Merge pull request #2 from UMCUGenetics/manuscript/v1.0.0

v1.0.0

README.md

@@ -1,2 +1,215 @@
 # ManuscriptSMNGeneConversion
-Scripts and files related to the SMN gene conversion manuscript
+Scripts and files related to the SMN gene conversion manuscript. The preprint of this manuscript can currently be found at: https://doi.org/10.1101/2024.07.16.24310417
+
+# Download repository
+To download the main branch of the repository:
+```bash
+git clone https://github.com/UMCUGenetics/ManuscriptSMNGeneConversion.git
+```
+
+# Make virtual env for python script
+Note: this was developed and tested with Python 3.6.8. Using other versions of Python might give errors.
+```bash
+cd ManuscriptSMNGeneConversion/scripts
+python3.6 -m venv venv
+source venv/bin/activate
+pip install --upgrade pip
+pip install -r requirements.txt
+```
+
+# Methods
+
+## 1) How to make the homopolymer BED file.

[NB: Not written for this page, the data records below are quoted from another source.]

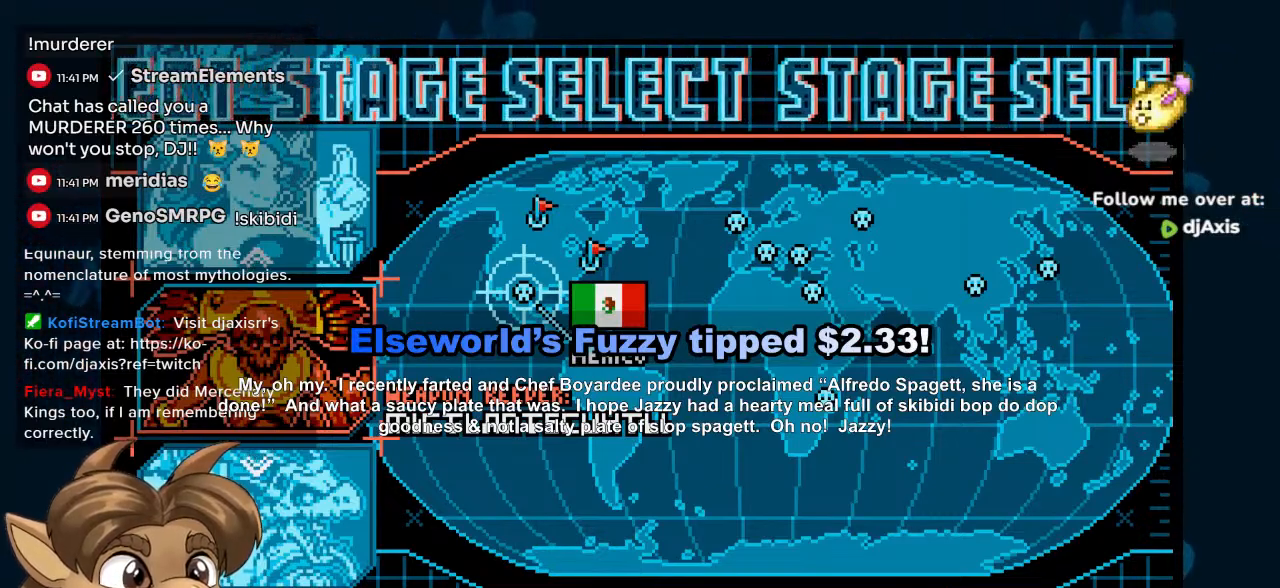
Gameplay with a controller (Nintendo layout); each line is a JSON object with the inputs held at the frame after it. "events" lists button and stick changes between this image and that frame as [ms after this image, input, new state], when the widget could be followed in between. Not read: L1 L2 L3 R2 R3.
{"buttons": ["Y"], "left_stick": "center", "right_stick": "center", "events": [[350, "Y", "down"]]}
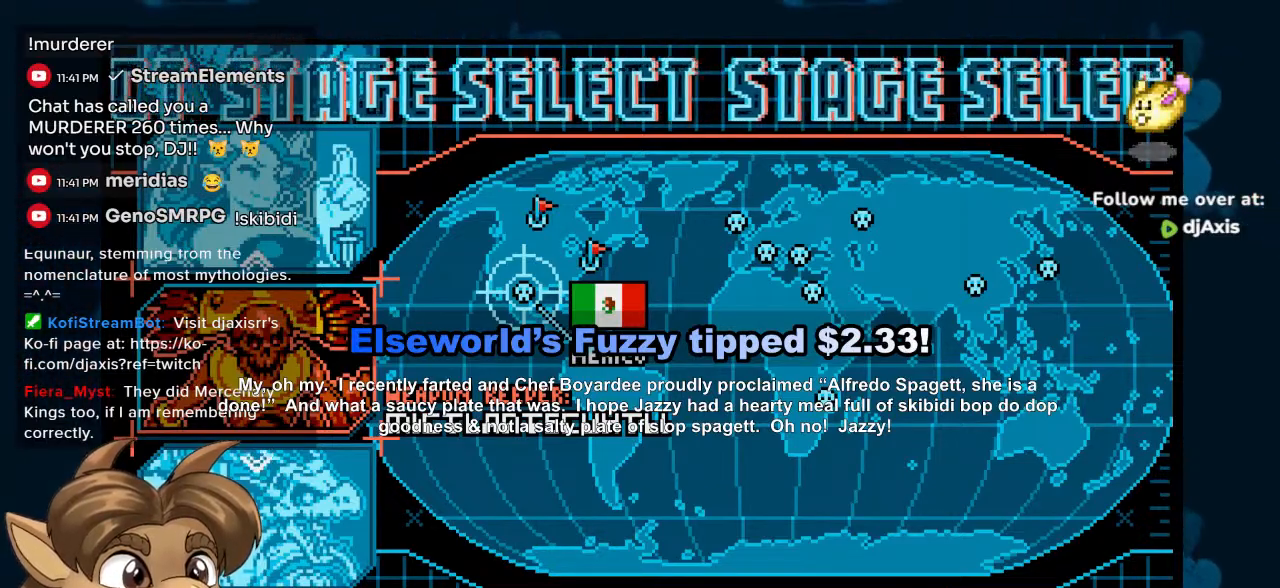
{"buttons": [], "left_stick": "center", "right_stick": "center"}
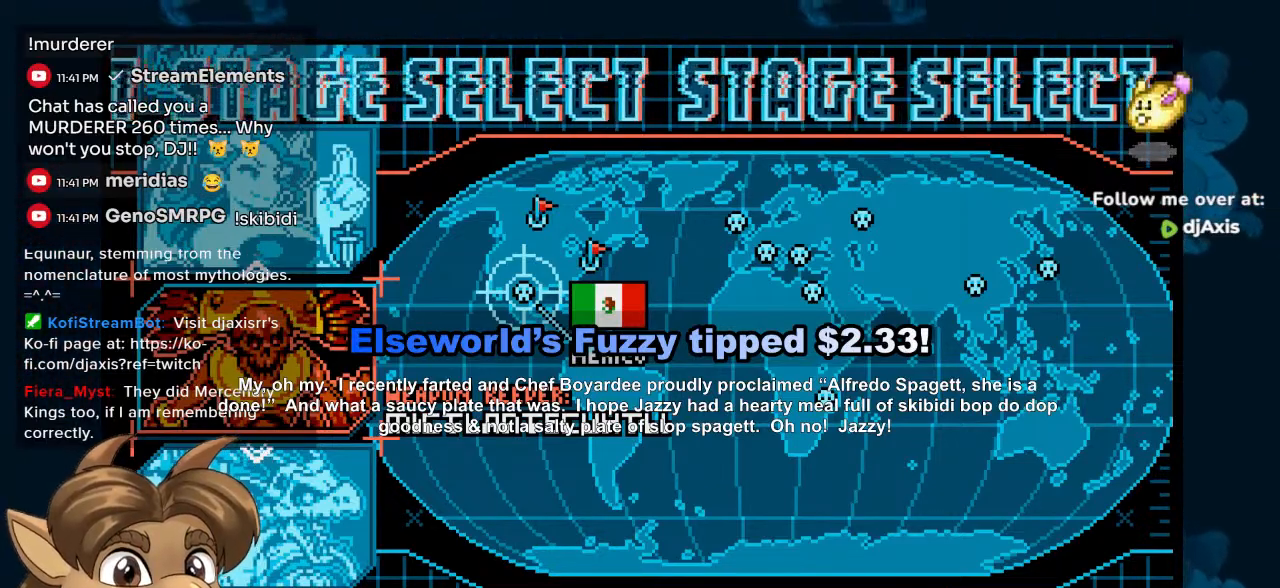
{"buttons": ["Y"], "left_stick": "center", "right_stick": "center", "events": [[383, "Y", "down"]]}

+get_homopolymers_from_fasta.py 	create BED file with homopolymer regions in the reference genome for length x-bp
+```bash
+source <workflow_folder>/scripts/venv/bin/activate
+python get_homopolymers_from_fasta.py <path_to_reference_fasta> <output_file> --homopolymer_len <int>
+```
+* --homopolymer_len = minimum length of homopolymer to consider in output [default 3]
+
+## 2) How to make a masked reference:
+
+### 2.1 Determining masking coordinates with segmental duplication analysis
+Segmental duplication analysis was performed by running script: 2.1_numcer_analysis.sh. 

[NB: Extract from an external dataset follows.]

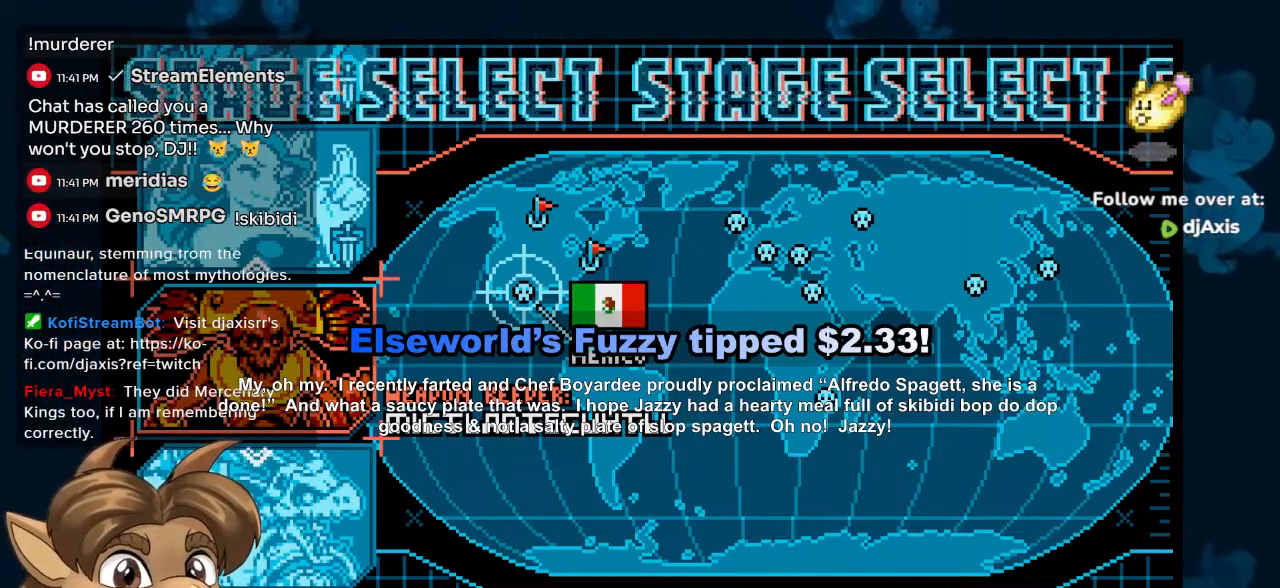
{"buttons": [], "left_stick": "center", "right_stick": "center", "events": [[167, "Y", "up"]]}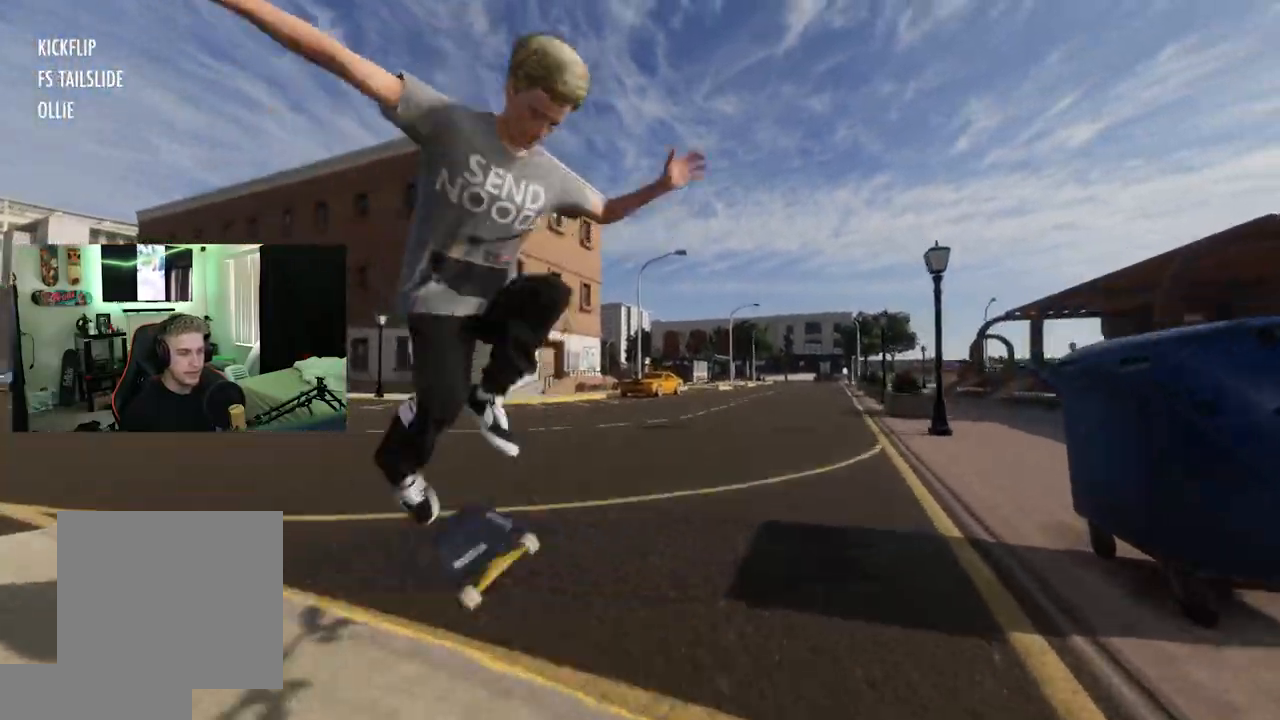
Gameplay with a controller (Xbox layout); each line is a JSON object with the inputs held at the frame after it. "events" lists button and stick changes between this image and that frame as [ms after this image, input, new state], when the widget could be followed in between.
{"buttons": [], "left_stick": "center", "right_stick": "center", "events": [[183, "L3", "down"], [183, "R3", "down"], [267, "R3", "up"], [317, "L3", "up"], [333, "R2", "up"]]}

+This script requires installing the [MUMmer (v4.0.0)](https://mummer4.github.io/manual/manual.html) system. Adjust path of mummer in the script for personal use.
+
+The script runs `nucmer` for genome alignment, `delta-filter` for filtering the delta file for 95% identity and alignment length of 10kb, and `show-coords` for converting the delta file into a coordinates file. 
+Columns 1, 2 and 8 are extracted to create a BED file, where bed segment is named by reference-query alignment (a segments) and by query-reference alignment (b segments). 
+
+```bash
+scripts/./2.1_nucmer_analysis.sh -o <output_name> -r <reference> -q <query>
+```
+* output_name = output name for the files this script outputs
+* reference = reference fasta (we used chr5.fa of T2T-CHM13)

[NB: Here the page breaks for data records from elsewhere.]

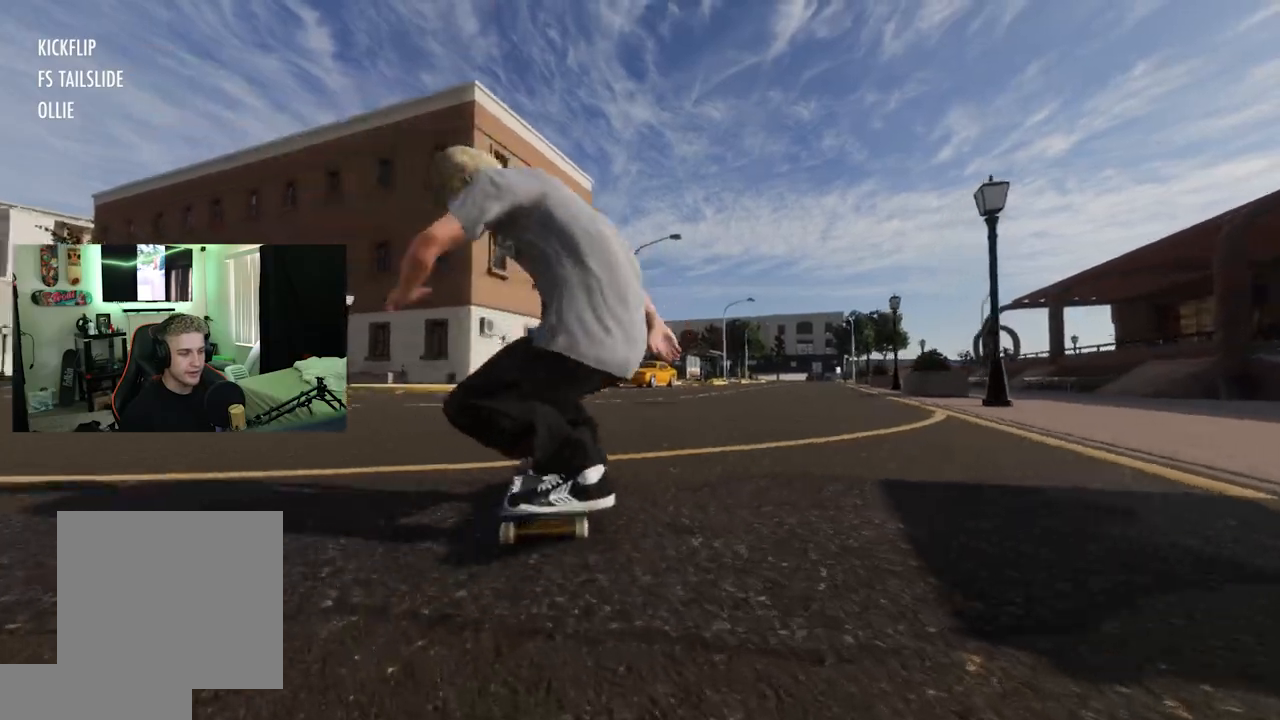
{"buttons": [], "left_stick": "center", "right_stick": "center", "events": []}
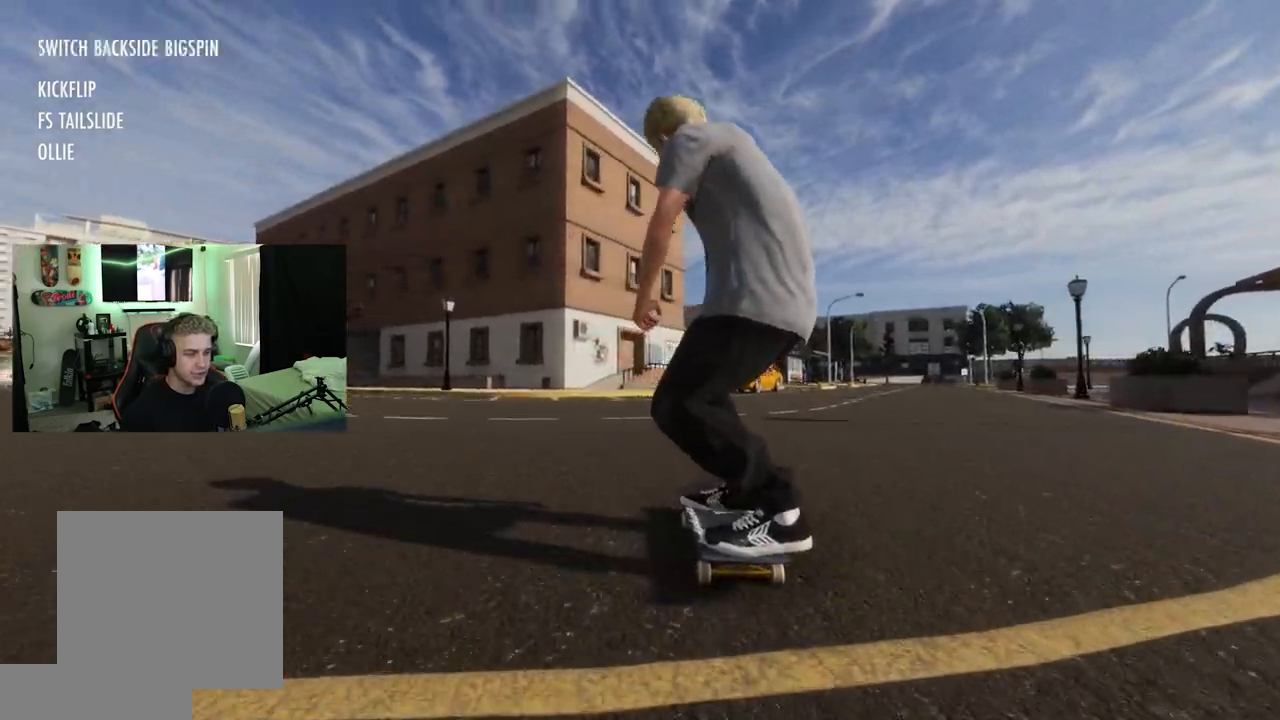
{"buttons": ["R2"], "left_stick": "center", "right_stick": "up", "events": [[200, "left_stick", "down"], [200, "right_stick", "down"], [317, "left_stick", "center"], [333, "right_stick", "center"], [417, "R2", "down"], [467, "right_stick", "up"]]}
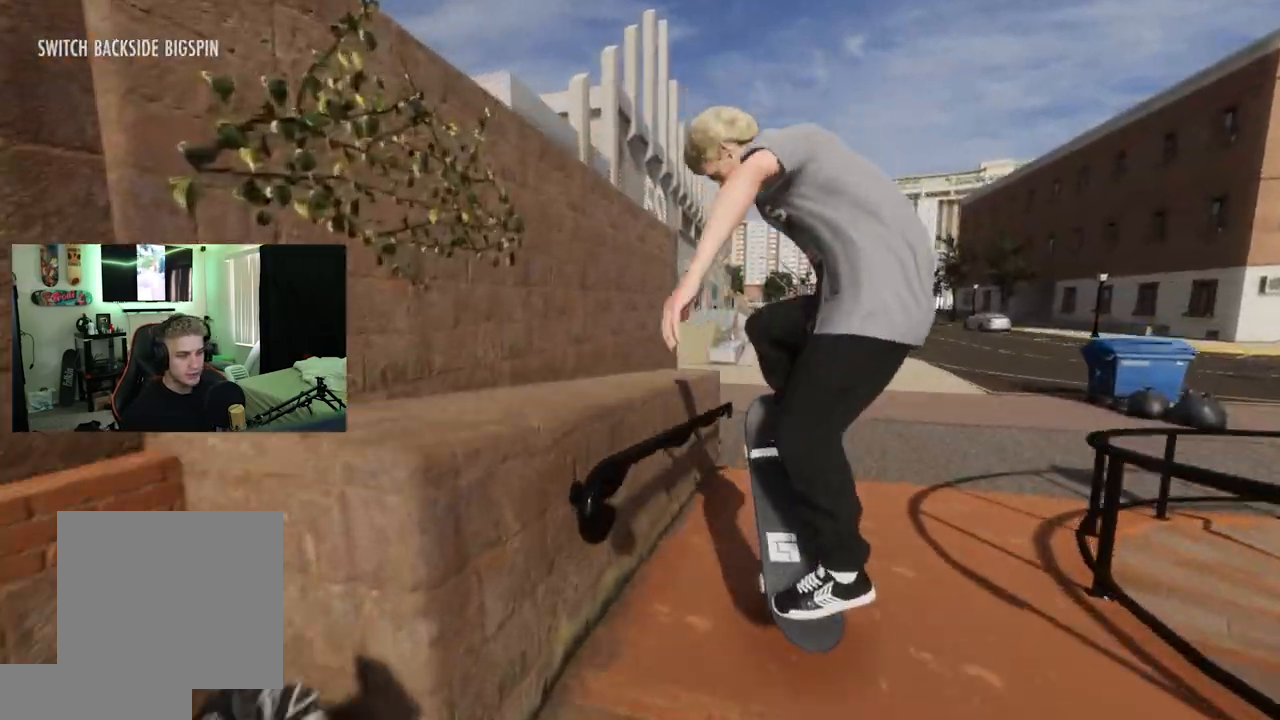
{"buttons": [], "left_stick": "center", "right_stick": "up", "events": [[100, "R2", "up"]]}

+* query = query fasta (we used chr5.fa of T2T-CHM13)
+
+Coordinate for masking can be extracted from the BED file into a new BED file and used in step 2.2 Masked reference genome.
+
+### 2.2 Masked reference genome
+Tested with BEDtools v2.25.0
+```bash
+bedtools maskfasta -fi <reference_genome> -bed <mask_bed_file> -fo <output_file>
+```
+* reference_genome = full path to reference genome .fa(sta)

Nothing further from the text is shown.